● **WORK TO COMPLETE**
Pictures do not belong in the copy; retype the records below exactly.

****************************************

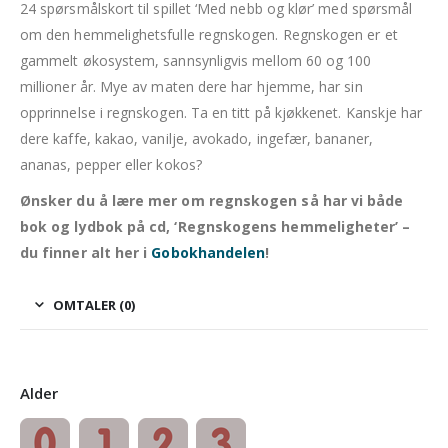
24
spørsmålskort
til spillet ‘Med nebb og klør’ med spørsmål
om den hemmelighetsfulle regnskogen.
Regnskogen er et
gammelt økosystem, sannsynligvis mellom 60 og 100
millioner år. Mye av maten dere har hjemme, har sin
opprinnelse i regnskogen. Ta en titt på kjøkkenet. Kanskje har
dere kaffe, kakao, vanilje, avokado, ingefær, bananer,
ananas, pepper eller kokos?
Ønsker du å lære mer om regnskogen så har vi både
bok og lydbok på cd, ‘Regnskogens hemmeligheter’ –
du finner alt her i
Gobokhandelen
!
OMTALER (0)
Alder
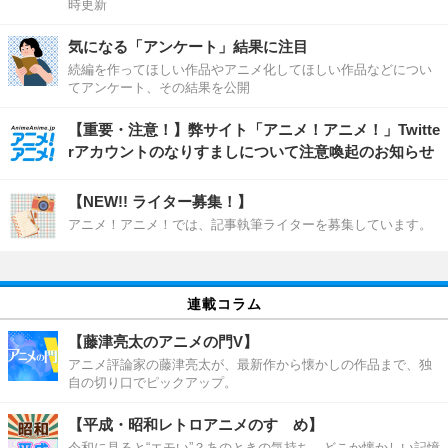
時更新
気になる「アンケート」結果に注目
続編を作ってほしい作品やアニメ化してほしい作品などについ
てアンケート、その結果を公開
【重要・注意！】弊サイト「アニメ！アニメ！」Twitte
rアカウントのなりすましについて注意喚起のお知らせ
【NEW!! ライター募集！】
アニメ！アニメ！では、記事執筆ライターを募集しています。
連載コラム
【藤津亮太のアニメの門V】
アニメ評論家の藤津亮太が、最新作から懐かしの作品まで、独
自の切り口でピックアップ。
【平成・昭和レトロアニメのすゝめ】
令和に見ると“エモい”？あのときの気持ち、どこか懐かしい記憶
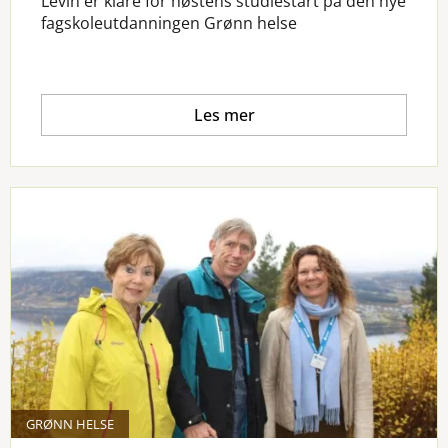
Levin er klare for høstens studiestart på den nye
fagskoleutdanningen Grønn helse
Les mer
GRØNN HELSE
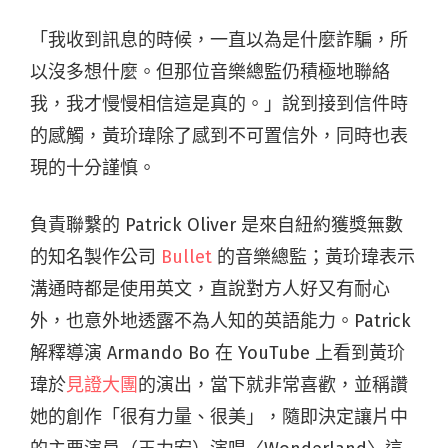
「我收到訊息的時候，一直以為是什麼詐騙，所
以沒多想什麼。但那位音樂總監仍積極地聯絡
我，我才慢慢相信這是真的。」說到接到信件時
的感觸，黃玠瑋除了感到不可置信外，同時也表
現的十分謹慎。
負責聯繫的 Patrick Oliver 是來自紐約獲獎無數
的知名製作公司
Bullet
的音樂總監；黃玠瑋表示
溝通時都是使用英文，直說對方人好又有耐心
外，也意外地透露不為人知的英語能力。
Patrick
解釋導演 Armando Bo 在 YouTube 上看到黃玠
瑋於
見證大團
的演出，當下就非常喜歡，並稱讚
她的創作「很有力量、很美」，隨即決定讓片中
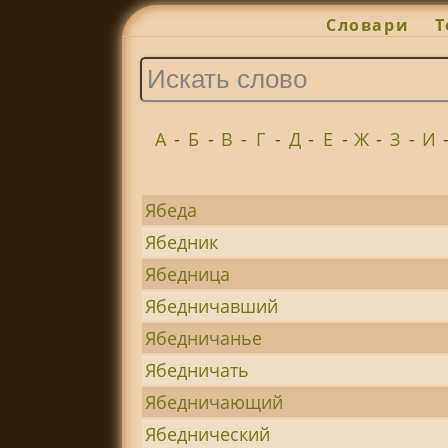
Словари
Т
А
-
Б
-
В
-
Г
-
Д
-
Е
-
Ж
-
З
-
И
Ябеда
Ябедник
Ябедница
Ябедничавший
Ябедничанье
Ябедничать
Ябедничающий
Ябеднический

****************************************

● **ANSWER FOR THIS EXERCISE**
24
spørsmålskort
til spillet ‘Med nebb og klør’ med spørsmål
om den hemmelighetsfulle regnskogen.
Regnskogen er et
gammelt økosystem, sannsynligvis mellom 60 og 100
millioner år. Mye av maten dere har hjemme, har sin
opprinnelse i regnskogen. Ta en titt på kjøkkenet. Kanskje har
dere kaffe, kakao, vanilje, avokado, ingefær, bananer,
ananas, pepper eller kokos?
Ønsker du å lære mer om regnskogen så har vi både
bok og lydbok på cd, ‘Regnskogens hemmeligheter’ –
du finner alt her i
Gobokhandelen
!
OMTALER (0)
Alder
時更新
気になる「アンケート」結果に注目
続編を作ってほしい作品やアニメ化してほしい作品などについ
てアンケート、その結果を公開
【重要・注意！】弊サイト「アニメ！アニメ！」Twitte
rアカウントのなりすましについて注意喚起のお知らせ
【NEW!! ライター募集！】
アニメ！アニメ！では、記事執筆ライターを募集しています。
連載コラム
【藤津亮太のアニメの門V】
アニメ評論家の藤津亮太が、最新作から懐かしの作品まで、独
自の切り口でピックアップ。
【平成・昭和レトロアニメのすゝめ】
令和に見ると“エモい”？あのときの気持ち、どこか懐かしい記憶
Levin er klare for høstens studiestart på den nye
fagskoleutdanningen Grønn helse
Les mer
GRØNN HELSE
「我收到訊息的時候，一直以為是什麼詐騙，所
以沒多想什麼。但那位音樂總監仍積極地聯絡
我，我才慢慢相信這是真的。」說到接到信件時
的感觸，黃玠瑋除了感到不可置信外，同時也表
現的十分謹慎。
負責聯繫的 Patrick Oliver 是來自紐約獲獎無數
的知名製作公司
Bullet
的音樂總監；黃玠瑋表示
溝通時都是使用英文，直說對方人好又有耐心
外，也意外地透露不為人知的英語能力。
Patrick
解釋導演 Armando Bo 在 YouTube 上看到黃玠
瑋於
見證大團
的演出，當下就非常喜歡，並稱讚
她的創作「很有力量、很美」，隨即決定讓片中
Словари
Т
А
-
Б
-
В
-
Г
-
Д
-
Е
-
Ж
-
З
-
И
Ябеда
Ябедник
Ябедница
Ябедничавший
Ябедничанье
Ябедничать
Ябедничающий
Ябеднический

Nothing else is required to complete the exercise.